Ensuite, j’ai commencé à m’y intéresser en regardant Le Petit Journal. Après, j’ai compris l’énervement de mon père. Je n’ai pas confiance dans les médias, alors j’ai du mal à me positionner. Autour de moi, les gens étaient déçus, car les candidats ne tiennent pas leurs promesses.

Si je votais à l’encontre de mes principes, je m’en voudrais. J’ai voté une fois, aux dernières municipales en suivant l’avis de mon copain qui allait dans mon sens, c’est drôle, pour une fois que je votais, celui que j’ai choisi a été élu, tant mieux.

Plus ça va, plus j’ai envie de m’y intéresser, mais il reste le problème de la confiance. Aux régionales, j’ai lu les programmes, mais est­‐ce que c’est pas de la poudre aux yeux. Je n’arrive pas trop à me placer entre gauche et droite.

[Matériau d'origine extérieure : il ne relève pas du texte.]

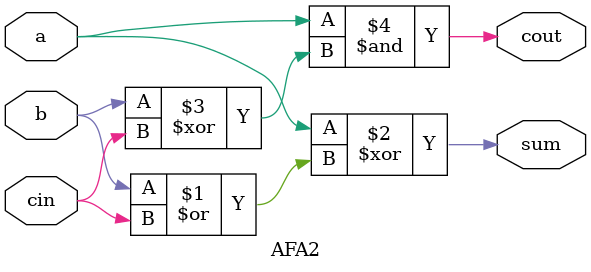
<source format=v>
module AFA2(
    // error when input '011' or '111'
    input  wire a,
    input  wire b,
    input  wire cin,
    output wire cout,
    output wire sum
);

    assign sum = a ^ (b | cin);
    assign cout = a & (b ^ cin);

endmodule


</source>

Je sais que c’est utile, mais j’ai l’impression que l’argent est roi, qu’ils font le show à la télé, mais que les gens ne comptent pas vraiment. Je ne sais pas trop quoi en penser.

Ce qui pourrait me donner envie de voter, ce serait que les gens, des plus pauvres aux plus riches, se concertent pour trouver un candidat qui les représente, plus proche du peuple. Le fait que le vote blanc ne compte pas, c’est un cercle vicieux. Je veux voter blanc, car ça ne va pas des deux côtés, mais ça ne compte pas, donc je ne vote pas.

Si à 18 ans, on m’avait expliqué les fondamentaux, sans les propos racistes qui m’énervaient, je m’y serais intéressée. Je m’y mets petit à petit.